Put all the ingredients in to a large dry saucepan and toast until you can smell the lovely pungent flavours.

2 white onions grated
3 garlic cloves grated
50ml veg oil
250ml apple juice
250ml cider vinegar
2 apples cored, peeled and grated
50g smoked sea salt flakes (Maldon do them, and are widely stocked in supermarkets)
125g canned chipotle peppers (I get mine, along with many other harder to source ingredients from Sous Chef. Great company with excellent customer service)
250ml maple syrup
250ml French's mustard
250ml Blackstrap Molasses (Also from Sous Chef)
250g Apricot Preserve
250g canned tomatoes

Add the onions, garlic and oil to the toasted spices and cook on medium heat for 10 minutes or more until the onions are really soft. Add the apple juice and cider vinegar and simmer until reduced by a third. (I use a chopstick like a dipstick to gauge the amount of reduction). Add the remaining ingredients and bring to a simmer for 10 minutes.

Blitz the sauce in a blender, then pass through a fine sieve. The recipe makes about 1.5 litres and will keep in sterilized jars for a good while.

After many mops, the end result looked fairly delicious. The meat was soft and springy to the touch but didn't yield as much as I thought it would. I half expected my finger to go straight through. As it turned out, the meat had a good bite to it, not what I had anticipated but was actually pretty darn good to eat. I think next time, I might braise the cheeks for a while first in a low oven, and then smoke them and add the sticky glaze.

 I made a simple sauce of creamed horseradish stirred through some creme fraiche and served with new potatoes from my dad's garden, broccoli and fennel spiced pickled cabbage, with a slurp of that lovely BBQ sauce to keep the taste buds tingling.

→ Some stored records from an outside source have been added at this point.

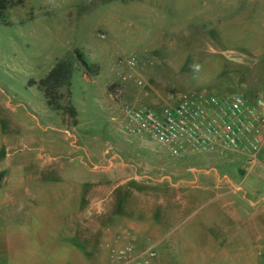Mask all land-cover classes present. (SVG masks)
Masks as SVG:
<instances>
[{"label":"rangeland","instance_id":"obj_1","mask_svg":"<svg viewBox=\"0 0 264 264\" xmlns=\"http://www.w3.org/2000/svg\"><path fill=\"white\" fill-rule=\"evenodd\" d=\"M190 1L0 0V229L29 230L0 234L14 246L0 250V264H29L19 240L35 242L21 178L92 175L85 187L98 197L109 189L114 210L156 220L136 242H158L155 264H264V150L253 163L230 151L174 159L114 121L117 91L156 110L202 90L264 96V0L213 10ZM59 63L63 84L47 79ZM131 166L138 184L109 183ZM80 235L60 264H110L98 224Z\"/></svg>","mask_w":264,"mask_h":264},{"label":"built area","instance_id":"obj_2","mask_svg":"<svg viewBox=\"0 0 264 264\" xmlns=\"http://www.w3.org/2000/svg\"><path fill=\"white\" fill-rule=\"evenodd\" d=\"M126 64L133 67L134 58ZM120 94L117 91L115 95L118 116L114 119L119 130L153 142L174 159L230 151L253 163L264 150V96L259 93L248 98L239 93L219 97L205 90L189 92L170 98L171 103L159 110L131 106L119 98ZM115 240L107 246L110 264H155L158 242L138 247L130 228Z\"/></svg>","mask_w":264,"mask_h":264},{"label":"crops","instance_id":"obj_3","mask_svg":"<svg viewBox=\"0 0 264 264\" xmlns=\"http://www.w3.org/2000/svg\"><path fill=\"white\" fill-rule=\"evenodd\" d=\"M239 3L236 0L231 2L194 0L190 1L187 7L199 10H213L214 8H219L221 5L233 6ZM133 147H136V145L131 146V149ZM125 150L129 151L128 148L123 149V151ZM118 151L123 152L122 150ZM115 157H111V159ZM111 159L109 158L107 161ZM131 168L132 173L125 170L127 176L112 178L113 180H109V183L115 186L138 184L141 177L139 170L137 166H131ZM122 171L124 173V169ZM95 180L97 181L99 178L94 177V175L86 179L79 177L46 179L37 176L34 178H21L19 180L20 211L21 213L22 211L26 213L23 215L27 218L26 224L32 220L36 222V227L32 228L35 241L33 246H27L18 237V240L21 242V249L24 250L23 256L29 259L27 261L29 264L65 263L64 258L66 257L62 254L63 251L61 250H73L75 254V251L81 248L80 242H83L80 241V232H90L93 222L99 225L103 233L100 240L103 241L106 248L116 241V234L120 231L132 229L137 236V241L142 245L146 240L144 239L146 235L144 231H147L149 228L153 230L157 228L156 220L151 216L148 217V222L145 224V221H141L139 216L132 215L123 210H114L112 204L115 201V197L114 195H109L111 192L109 189L104 188V194L98 197L93 189L92 192L90 188L85 187L86 185H96L95 183L97 182ZM95 189L96 187L94 186ZM44 222H46L48 227L46 229L41 225ZM27 229L28 225L20 229H17V227L10 230L3 228L2 230L0 229V234H7L9 232L25 235L29 231ZM13 248L14 246L9 243L8 236L0 235V250L4 249L8 252V250L11 251Z\"/></svg>","mask_w":264,"mask_h":264},{"label":"trees","instance_id":"obj_4","mask_svg":"<svg viewBox=\"0 0 264 264\" xmlns=\"http://www.w3.org/2000/svg\"><path fill=\"white\" fill-rule=\"evenodd\" d=\"M1 8L4 9V6ZM47 79H54V81H58L59 84H63L66 79H69V73L66 71L65 65L63 63H59L55 68H53Z\"/></svg>","mask_w":264,"mask_h":264}]
</instances>
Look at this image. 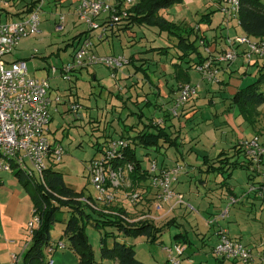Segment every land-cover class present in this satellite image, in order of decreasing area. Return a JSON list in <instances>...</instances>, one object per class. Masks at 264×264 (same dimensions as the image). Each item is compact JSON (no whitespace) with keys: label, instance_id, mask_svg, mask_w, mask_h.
Segmentation results:
<instances>
[{"label":"rangeland","instance_id":"rangeland-1","mask_svg":"<svg viewBox=\"0 0 264 264\" xmlns=\"http://www.w3.org/2000/svg\"><path fill=\"white\" fill-rule=\"evenodd\" d=\"M29 1L31 0H0V23L16 21L14 19L16 15L14 14L25 9V3ZM261 2L264 5V0H261ZM63 3L65 1L43 0L39 26L41 32L37 35L22 38L7 58L25 61L28 75L31 77L42 78L48 76V81L54 90L55 96H59L63 103H77L80 106L78 114L70 111L63 114L61 111L59 115L53 117L52 123H50L52 132L50 139H53V135H55L64 151L61 162L51 164V169L62 175L66 186L77 193H82L81 199L89 196L95 198L98 193L90 181L87 165L98 142L102 143L110 135L119 136L112 129L113 121L108 122L116 118L118 123L115 122L114 126L118 130L122 128L123 123L127 125L137 122L132 125L134 126L132 132L140 131L145 126L143 123H138L139 118L137 115L140 111L144 113L143 122H145L144 119H146L147 124L156 122L154 114L156 113L158 116L164 114L165 110L168 111L172 100V97L168 94L169 92L175 93L178 84L181 83L177 82L173 76L181 77L184 70L177 72L173 68V63L177 62L180 53L175 46L176 40L174 38L160 32L155 27L134 25L129 28H133V35L135 36L131 37L124 31L125 25L122 24L118 26L120 27L119 32H121L119 36L109 35L106 40L100 41L93 49V54L96 57L124 55L128 60L131 59L133 64L123 65L116 70L100 63L91 64L82 68L80 73L72 75L71 80H65L61 76L60 69L64 64L71 62L76 43V39L73 41V37L79 32L87 30V26L78 21L76 27L73 28L68 18L69 9L62 8ZM217 7V0H183L182 4H175L160 10L159 14L170 22L183 23L190 27L196 26V28L199 25H211V28H214L217 24H220L219 22L223 17ZM59 14L66 15L65 17L68 18L65 19L62 32H56L54 29ZM207 14L209 15L204 17ZM235 25L238 26L237 23ZM240 32L241 29L237 28V33L242 35V32ZM205 33L209 34V29ZM228 34H234V32L229 31ZM131 40L134 42L133 44H131ZM207 45L209 46L210 43L207 42ZM159 47L166 48L168 54H159L157 49H154ZM134 55L141 59L135 60ZM139 62H142L141 64L144 66L147 65V69H145L148 76H145L142 70H137L136 65H139ZM229 65H233V63ZM234 66L236 65L231 68L234 69ZM51 67L57 69L55 77H52L49 73ZM180 67L187 68L186 63L181 64ZM186 70L191 81L199 85L196 95L185 104L190 109L195 107L196 113L193 118L185 120V127L178 128V125L175 129L171 127L173 135H177L178 139L180 137L182 140L186 139L185 146L160 148L157 152L148 151V153H152L151 155L155 158L158 166L168 164L176 159L179 160L178 164L185 166L184 160L181 159L183 156L186 163L196 164V166L203 164V158L200 156L203 147H208L210 153L213 152V144L216 140H221L222 148L225 149L227 154H230L229 150H233L230 147L234 142L238 143V134L226 122L224 113L233 115L235 124L238 130L242 129L244 137L250 139L258 135L264 141V104L256 107L250 115L241 114L237 107L231 104L232 95H229L226 84L222 85V92H219V85H212L203 79L194 70L193 64L190 69ZM256 77L247 74L246 77L242 78L243 86L252 83ZM261 90L264 92V84L261 86ZM142 92L146 98L149 96L147 101L149 103L145 106L143 103L144 97L140 95ZM162 93L167 94L168 98L159 100V95L163 96ZM135 100L139 103L135 104ZM179 115V118L182 119L183 115ZM175 120L178 122L177 117ZM125 135L130 136L133 134L125 132ZM191 145L194 147V152L189 153L187 156H185V153L183 155L181 153L182 148L186 152ZM145 153L146 150L136 148V156L141 160L142 167L146 169L150 160L146 159L147 155ZM196 156L198 158L195 160ZM235 156H230L229 161L237 158V160L244 162L243 155ZM209 163L211 162H208L207 165ZM245 166L230 169L228 172L215 170L209 172L206 176L205 187L198 182L203 174L195 168H190L191 170L188 173L180 175L177 185L193 208L189 206L181 207L178 214L181 220H176L181 223V226L174 225L175 222L169 225L170 220H164L162 223H157V225L154 224L155 226H161L168 223L157 242L150 243L144 237H125L109 227L97 230L91 223L84 220L83 232L91 245L94 264H117L113 260L101 258L100 240L105 234L111 236L106 240L107 247L112 246L114 240L112 235H114L117 237V242L131 245L135 251L136 259L143 264H169L167 250H172L173 246L177 244L174 243L173 236L182 232L187 235L189 242L185 245L182 244L185 250L179 258L180 264H229V262L213 255V246L216 243L213 232L218 228V225H222V229L227 227L226 230L229 235L242 238H239V240L252 249L255 254L263 252L264 195L257 198L254 197V194L248 192L249 176L253 175V171H251L252 168L248 163H245ZM229 173L231 175H228ZM260 186L264 187V185ZM193 199L196 200L195 204H193ZM232 199L234 204H231ZM123 201H125V198L122 189V192L118 193L115 203ZM201 202L210 206L207 210L208 214L197 212L198 205ZM127 205L124 203V206L129 208L130 206ZM220 206L221 210L218 211ZM234 208L235 210L232 211ZM173 210L168 211V207L165 206L160 212L164 216ZM220 212L222 214L227 212V216L223 220L220 219L222 215ZM86 213L90 214L92 219L97 218L89 209H86ZM215 213L218 214L217 216L220 215V220H213ZM20 214L23 217L22 219L26 220V226L23 227L26 232L23 246L30 243L32 229L38 225L34 220L29 198L21 204ZM57 216L61 222H56L52 226L50 242H61L65 248L58 249L49 255L44 250L45 260L50 257L54 264H78L77 254L72 249L69 239L63 235L66 221L70 216L69 212L67 209L61 208ZM79 223L82 224V221L79 220ZM20 249H18V253L21 255L19 264H22L23 252L21 250L23 249ZM0 260L3 259L0 258Z\"/></svg>","mask_w":264,"mask_h":264},{"label":"built area","instance_id":"built-area-1","mask_svg":"<svg viewBox=\"0 0 264 264\" xmlns=\"http://www.w3.org/2000/svg\"><path fill=\"white\" fill-rule=\"evenodd\" d=\"M117 1L78 0L75 16L80 23L87 26V30L76 38L71 62L64 64L60 69L62 78L71 80L76 70L91 64H104L112 70L128 64V59L123 55L96 57L93 54L96 41L104 40L106 35L125 22L129 16L128 8L136 3V0ZM42 4L43 0H39L30 12L23 13L25 14L23 17H20L18 12L20 16L15 22L0 23V172L19 170L29 178H36L41 182L44 172L52 168L51 164L61 162L64 156L61 144L50 139L49 132L51 106L62 100L59 96L52 95L47 78L29 76L25 61H12L7 56L22 38L40 33ZM239 9L240 0H222L219 10L224 21L221 24L225 23L227 26L229 21L234 20L238 25ZM58 16L54 29L56 32H62L65 15ZM225 42L226 47L222 52L209 56L206 61L194 66V70L208 82H218L221 64L234 63L239 57L247 65L264 59V38L256 39L245 34H235L226 37ZM200 44H203L202 40ZM50 73L56 75L57 69L51 67ZM198 88V84L192 83H181L177 86L173 105L169 110L172 118L179 116L183 106L196 95ZM67 108L74 114H78L80 110L77 103H67ZM154 123L161 124L162 121L157 120ZM129 145H131L129 139L118 137L108 139L98 147V155L87 165L90 181L98 196L92 200L86 198L80 200L94 210L118 216L129 223L139 221L154 223L157 218L151 213L130 217L126 213L125 215L111 210L110 207L115 204L118 193L123 189L125 201L132 206H136L143 195L142 192H152L155 211H160L164 205H167L168 211L173 210L177 205L184 203L183 196L174 192L173 185L185 172L186 167L175 164L173 167L159 169L156 160L151 159L148 168L145 169L147 179L139 182L135 190H131L130 174L133 165L127 162L119 164L123 152ZM237 145L243 152L245 163H248L253 171L248 192L254 194V197L261 198L264 195V187L260 186L264 185V144L258 136H254L243 139ZM233 202L232 199L231 204ZM34 212L33 217L38 224L39 219ZM226 216L227 212H224L221 218ZM63 248L65 246L61 242H50L45 251L49 255ZM184 250L183 245L178 243L172 250H167L169 264H180L179 258ZM213 255L229 264H264V251L255 254L239 239L229 236L225 229L218 232ZM19 259L20 257L12 255L9 264H19ZM46 260V264H53L50 257Z\"/></svg>","mask_w":264,"mask_h":264},{"label":"trees","instance_id":"trees-1","mask_svg":"<svg viewBox=\"0 0 264 264\" xmlns=\"http://www.w3.org/2000/svg\"><path fill=\"white\" fill-rule=\"evenodd\" d=\"M38 1L39 0H31L25 3L26 10L24 13L30 12L37 5ZM221 2L222 0H217L218 10ZM182 3L183 0H136V3L127 10L129 16L125 19L126 24L124 23L125 27L123 28L129 29L133 25L155 27L158 28L160 32H164L171 38H174L176 40L175 46L180 52L177 62L173 63V68H175L177 72L190 69L192 64L195 66L207 60V57L203 58L198 51V41L201 38L198 37L197 30L194 27L186 26L183 23L170 22L159 14L160 10ZM14 15L19 14L17 13ZM208 15L209 14L204 17ZM238 26L245 35L256 39L264 38V5L261 0H240ZM82 34L83 33H81V35ZM79 36L80 34L75 35L73 40ZM154 49H157L159 54H168L166 48L159 47ZM191 62L192 64L190 65ZM185 63L187 68L180 67L181 64ZM146 69H143L142 66L137 67V70H142L144 75L148 76ZM183 76L184 73L179 78H177V75H174L177 79H181ZM263 84L264 65L260 67L259 73L252 83L241 87L232 95L231 104L237 107L241 114L246 113L250 115L256 107L264 104V92L261 90ZM142 117V114L139 113V120ZM171 118L172 116L167 111L161 124H156L154 122L145 124L140 131L134 132L132 136L121 137L129 139L131 142V145L123 152V157H121L122 159H120L121 161L119 162V164L127 162L133 165V171L130 174L132 181L131 190H135L139 182H143L147 179L146 170L143 169L141 160L136 156L137 147L146 150L145 155H147L148 151L153 150L157 152L160 148H178L181 145L178 136L172 137L169 132V121ZM250 119L252 120V118ZM129 129V131H132L133 127L131 126ZM258 137L260 138V136ZM260 141L264 144L261 138ZM233 150L235 154L243 155L239 145H235ZM229 158L230 157L225 156V153H220L215 158L218 161V166L212 169L215 171L228 172V170H233L237 167H246L243 162H238L237 160L229 161ZM13 175L29 195L32 208L35 211L34 213L39 219L37 227L32 229L30 243L22 254V264H46L47 260H45L43 251L50 243V231L52 226L56 222H61L57 216L61 208L67 209L70 215L69 219L66 221L63 235L69 239L72 249L77 254L78 264H94L91 245L88 243L83 232V227L85 225L84 220L87 223H91L97 230L109 227L115 229L119 234L125 237H144L150 243L158 241L162 231L166 228L165 225L168 224L155 226L148 221L129 223L118 216L94 210L80 200L82 198V193H77L72 188L66 186L62 175L52 169H47L44 172L43 184L32 180L19 170H14ZM228 175H231V173ZM86 199L89 198L87 197ZM86 209L94 213L97 218L92 219V216L86 213ZM110 209L120 214H125L119 207H110ZM79 220L82 221V224L79 223ZM112 236L114 240L111 247L106 246L107 238L111 237L109 234H105L100 240V255L102 259L113 260L117 264H143L136 259L135 251L131 245L117 242V237L114 235ZM173 239L175 243L178 244L185 245L189 242L187 235L182 233L175 234Z\"/></svg>","mask_w":264,"mask_h":264},{"label":"crops","instance_id":"crops-1","mask_svg":"<svg viewBox=\"0 0 264 264\" xmlns=\"http://www.w3.org/2000/svg\"><path fill=\"white\" fill-rule=\"evenodd\" d=\"M62 1H65V3H63L61 5V7L69 9V13H68L69 17L68 18L71 21V26L74 28V27H76L77 22H78V19L75 17V8H76L78 0H71V1L62 0ZM66 2H68V4H66ZM73 3H74V5H73ZM71 8H73V10H71ZM55 9H56V5H55ZM19 13H20L21 16L20 15H16V17H14V19H16V21H17L19 16L20 17L25 16V14H23L24 12H19ZM68 18L65 17L66 20ZM40 21H41V19H40ZM222 21H224L223 17L221 18V20L219 22L220 24H217L216 27H214V28H211V25H205V26L204 25H199V27H197V28H196V26H194V28H196V30H197L196 32L198 34V37L201 38L198 41V51L201 53V56L203 58H206V57L208 58L209 56H214V55L222 52L225 49V47H226V45H225V43H226L225 42V38L226 37L232 36V35H235V34L239 35V33H237V28L239 29L240 27L235 25L236 22L234 20L233 21H229L227 26H226L225 23L221 24ZM8 22H15V21H8ZM125 22H123V25L126 24ZM179 22H181V21H179ZM119 29H120V27L115 28L112 32H110L108 35H106V38L104 40H106L109 35H111V36H119V34L121 33V32H119ZM132 29L133 28L124 29V31H126L128 33V35H130L131 37H135L133 35ZM207 29H209V34L205 33V31ZM210 30H212V31H210ZM229 31L234 32V34H228ZM84 32L85 31L79 32L80 36H81V33H84ZM223 32H224V35H223ZM242 34H243V32H242ZM76 35H78V34H76ZM92 35H93V33H92ZM131 39H133V38H131ZM192 39H193V37H192ZM104 40H102V41H104ZM201 40L203 41L204 45L200 44ZM99 42L100 41H96L95 47L98 45ZM207 42L210 43L209 46L207 45ZM133 43L134 42L132 41L131 44H133ZM95 47H94V49H95ZM133 57H134L135 60H140L141 59L137 55H134ZM12 61H15V60H12ZM128 61L129 62H128L127 65L132 63V62H130V61H132L131 59H129ZM255 62L256 61H253L251 64L247 65V64H244L243 59L240 58V59H237L233 63V65H236V66H234L235 67L234 69L231 68L233 65L230 66L229 64H226L227 65L226 66L225 64L224 65L221 64L220 68H219L220 70H219V75H218V82L217 83H211L210 82V83L212 85H215V84L219 85V92H222V85L226 84V87H227L226 89L229 92V95H233L238 89L243 87L242 78L246 77L247 74H251V75L257 76L258 68L261 65H264V59L258 61L259 63H255ZM141 63L142 62H139V65H136V66L137 67L141 66L142 65ZM146 67H147V65H145V66L142 65L143 69H145ZM81 70L82 69L76 70L74 72V74L76 75V73H80ZM50 75L52 77H55V75H52L51 73H50ZM112 76H113V74H112ZM42 78H45V79L47 78L48 79V76H45V77H42ZM173 78L176 79L177 82H181V83H186L187 82V83H192V84H198V83H194V82L191 81V79L188 77L187 70L184 71L183 78L177 79L174 76H173ZM179 80H181V81H179ZM173 89H174V86H173ZM173 89H171V90H173ZM168 92H169V90H168ZM142 93L140 95H142L141 97H144L143 103H144V106H145V105H147L149 103V102L147 103V101L149 100V96H147V98H146L144 93L143 94ZM52 95H54V90L53 89H52ZM162 95L163 96L159 95V100L162 99V98L163 99L168 98V95L172 97V100H171V103H170L171 106H172L173 105V99H174V93L169 92L168 95L167 94L164 95L162 93ZM134 103L137 104V103H139V101L135 100ZM153 105H154V100H153ZM171 106H169L168 112H169ZM61 108H62V110H61ZM61 111L63 112V114L69 113V110L67 108V103H63L62 101L59 102V103H53V105L51 106V110H50V113H51L50 123H52L53 117L55 115H59ZM165 111L166 112H164V114H162V115L159 114L158 116L155 113L154 114V117L156 116L155 117L156 118L155 121L156 120L163 121L164 115L167 114V110H165ZM195 113H196L195 107L190 109V108H188L185 105V106H183V108L180 111V114L183 115L182 119L179 118L180 115L177 117L178 118V122H177V120H175L176 118H171L170 119V121H169V125H170L169 129H170V131L169 132L172 135V137L176 136V135H173V133L171 131V127H173L174 129H175V127L177 125H178V128L179 127L180 128L181 127L182 128L185 127L184 126V123L186 122L185 120L188 119V118H193L195 116ZM140 114H142V116L144 115V113L142 111H140ZM224 117L226 118V120H227L226 122L231 126L233 131H235L238 134V138H237L238 143L240 141H242L243 139H247L246 137L243 136L242 129L238 130V127L235 124V120H234V117H233L232 114H229V113L225 114L224 113ZM142 118L139 120L138 123L147 124L146 119H144L145 122H143ZM111 121H113V126H112L113 131L115 133L119 134V136L115 137L114 135H110L109 137H106V139H104V141H102V143L98 142L97 146L94 147V154H93L92 158H94L95 156L98 155L97 154L98 153L97 152L98 147L100 145L102 146L103 142H105L106 140L114 139V138H118V137H123L125 132H128V134L129 133L134 134V132L129 131L130 130L129 127L132 126L133 124H136L137 122H134V123H131V124H127V125H125L123 123L122 128H120L118 130L114 126L115 122L118 123V120L116 118H114V119L110 120L108 123H110ZM50 123H49V132H50V134H52L51 128H50ZM132 127H134V126H132ZM125 136H129V135H125ZM130 136H132V135H130ZM221 137H222V135H221ZM53 140L58 141L57 138L55 137V135H53ZM185 140L186 139L182 140L181 137H180L179 142L181 144L180 145L181 147L186 145L187 142H185ZM261 140H262V138H261ZM235 145H237V142H234L233 145L230 148H233ZM213 147H214V150L211 153H210L208 147H205V148L203 147V151L200 154L201 158H203L202 159L203 160L202 161L203 164H200V165H197V166H196V164L186 163L185 157L184 156L181 157V159L184 160V165L186 167L185 172L183 174L188 173L189 170H191L190 168H195L201 174H203L201 179L198 180V182L200 183V185H202L204 187L206 186V176H207V174H209V172H213L214 171V169H212L213 167H217L218 166V163H217L218 161L215 158L220 153H225V156H228V157H230V156L234 157L235 155H236L235 157H239L240 156V155L235 154L234 150H232V151L229 150L230 154H227L225 149L222 148V141L221 140L220 141L216 140L215 143L213 144ZM193 148L194 147H192V145H191L189 147V149L186 150V152H184V148H182L181 153L183 155L185 153V156H187L189 153L191 154V153L194 152ZM151 154L152 153H148L146 159H148V160L154 159L155 160V158H153V156ZM197 158L198 157L196 156L195 160ZM234 160H237V158L233 159L232 161H234ZM237 161L241 162L240 160H237ZM208 162H211V163H209L207 165ZM178 163H179V160L176 159L175 161L170 162L168 164L159 165L158 168L159 169H165V168L173 167L175 164H178ZM244 166H245V163H244ZM143 169H145V168H143ZM31 179L43 184V182L37 180L36 178H31ZM249 179H250V176H249ZM178 181H179V179L173 185V190H174V192H176V193L180 194L181 196H183L184 203L181 204V205H177L172 212H170V213H168V214H166L164 216H163V214H161L160 211H155L154 210V206H153L154 205V197H153V193L152 192H142L143 195H142L141 199L138 201V203L136 204V206H132L127 201H123V202L115 203L112 207L121 208L130 217H134V216H136L138 214H142V213H151L152 215L156 216V218H157V220H155L154 223H153L155 225H157V223H162V221H164V220L165 221H169L170 220V224L169 225H171L173 222H175V223H173L174 225L181 226V223L176 221V220H181L178 217L179 216L178 214L180 213L179 210L181 209V207H187V206H189L190 208H193V207L190 204V201H188L185 198L186 197L185 194L182 191H180V189H179V187L177 185ZM28 198H29V195L27 194L26 190L22 187V185L14 177L13 172H3V171L0 172V258L3 259V260H0V264H9L12 261L11 260V256L12 255H16L18 257H21L20 253H18V249H20L22 247L21 249H23V250H21V249L20 250H21V252H24L25 249L29 245V244L28 245L24 244L22 246V243H24L23 239L25 238V235H26V232H25V230L23 228V227L26 226V220H23L22 219L23 217L20 214L21 204L24 203ZM88 198L91 199V200L94 199L92 196H89ZM29 200H30V198H29ZM192 201H193V204L196 203L195 199H193ZM124 203L128 204L127 206L128 207L130 206L131 208L130 207L129 208L125 207ZM232 204H234V202ZM165 206L167 207V205H164L162 208H164ZM209 207L210 206L208 204L201 202L198 205L197 212L199 211V212H206L207 213V210L209 209ZM220 210H221V206L219 207L218 211H220ZM233 210H235V208L232 209V211ZM33 211H34V209L32 208V213H33ZM220 213L222 214V212H220ZM217 215H218L217 213L214 214V217H213L214 219L213 220H220V219L223 220L222 218L219 219V216H217ZM228 215H229V213H228ZM223 228L227 229V227H223ZM220 229H222V225H218V228H216L215 232H213V237L215 238V242H216L215 245L217 244V241H218V232H219ZM182 234H185V233L182 232ZM229 236H231L233 238H237V239L240 238V237L235 236V235H229ZM240 239H242V238H240Z\"/></svg>","mask_w":264,"mask_h":264}]
</instances>
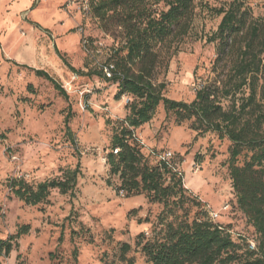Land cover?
Masks as SVG:
<instances>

If you look at the picture above carefully, you can see lines of connective tissue still running through the meat. This is what is giving it the bite and slight chewiness (that I found really quite pleasing). Cooking for another few hours might cause this to break down but I would be concerned about dryness. As ox cheek is not an expensive cut, I will be experimenting with a much longer cook, braising the meat first in a low oven, and also will try cooking the meat in the sous vide for a long time first pre-smoke. I'll let you know how I get on!